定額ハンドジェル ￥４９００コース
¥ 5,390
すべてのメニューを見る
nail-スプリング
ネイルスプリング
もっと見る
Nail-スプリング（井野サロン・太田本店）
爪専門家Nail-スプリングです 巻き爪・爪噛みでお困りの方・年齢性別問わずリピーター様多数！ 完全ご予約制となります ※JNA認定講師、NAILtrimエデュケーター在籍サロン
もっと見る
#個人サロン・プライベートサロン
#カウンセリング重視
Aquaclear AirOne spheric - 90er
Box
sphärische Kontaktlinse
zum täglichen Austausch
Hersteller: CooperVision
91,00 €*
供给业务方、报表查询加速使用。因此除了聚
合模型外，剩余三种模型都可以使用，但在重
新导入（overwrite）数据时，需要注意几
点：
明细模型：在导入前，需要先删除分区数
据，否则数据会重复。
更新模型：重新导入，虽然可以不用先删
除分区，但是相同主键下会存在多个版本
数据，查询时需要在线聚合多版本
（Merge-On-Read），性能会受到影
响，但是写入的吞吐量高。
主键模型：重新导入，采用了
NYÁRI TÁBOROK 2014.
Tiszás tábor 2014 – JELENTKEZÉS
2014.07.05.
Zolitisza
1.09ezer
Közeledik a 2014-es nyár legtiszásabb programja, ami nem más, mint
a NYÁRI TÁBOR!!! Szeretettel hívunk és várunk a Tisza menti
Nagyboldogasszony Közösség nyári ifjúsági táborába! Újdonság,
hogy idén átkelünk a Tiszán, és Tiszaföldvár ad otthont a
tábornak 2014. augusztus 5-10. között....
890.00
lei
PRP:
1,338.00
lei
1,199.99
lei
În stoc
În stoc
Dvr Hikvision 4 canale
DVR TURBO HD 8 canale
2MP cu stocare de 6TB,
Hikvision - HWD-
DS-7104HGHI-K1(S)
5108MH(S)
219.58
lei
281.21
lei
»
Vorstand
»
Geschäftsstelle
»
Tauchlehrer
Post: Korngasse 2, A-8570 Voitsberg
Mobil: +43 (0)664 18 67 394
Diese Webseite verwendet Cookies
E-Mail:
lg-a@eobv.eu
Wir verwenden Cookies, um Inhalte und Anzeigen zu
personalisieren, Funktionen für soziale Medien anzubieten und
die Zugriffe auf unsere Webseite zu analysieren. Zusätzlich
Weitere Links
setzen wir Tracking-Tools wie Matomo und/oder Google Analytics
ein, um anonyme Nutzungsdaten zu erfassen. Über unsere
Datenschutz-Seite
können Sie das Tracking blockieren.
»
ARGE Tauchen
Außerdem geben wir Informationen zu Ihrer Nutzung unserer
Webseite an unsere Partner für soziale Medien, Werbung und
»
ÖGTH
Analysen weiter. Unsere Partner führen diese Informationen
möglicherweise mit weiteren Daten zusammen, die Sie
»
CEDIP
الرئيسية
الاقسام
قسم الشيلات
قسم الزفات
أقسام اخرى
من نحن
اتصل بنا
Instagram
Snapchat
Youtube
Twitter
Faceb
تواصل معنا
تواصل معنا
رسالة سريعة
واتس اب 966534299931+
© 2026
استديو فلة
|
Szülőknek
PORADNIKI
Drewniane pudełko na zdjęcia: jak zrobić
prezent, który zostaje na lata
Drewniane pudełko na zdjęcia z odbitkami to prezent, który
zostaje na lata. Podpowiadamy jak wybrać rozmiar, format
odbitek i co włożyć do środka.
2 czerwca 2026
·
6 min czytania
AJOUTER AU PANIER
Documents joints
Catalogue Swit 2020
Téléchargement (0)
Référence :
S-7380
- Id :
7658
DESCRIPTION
= = = = =
**PROBLEM DESCRIPTION**. Identify each line in the entries with the word "Informationen" and copy it.

**SOLVED PROBLEM**.
Außerdem geben wir Informationen zu Ihrer Nutzung unserer
Analysen weiter. Unsere Partner führen diese Informationen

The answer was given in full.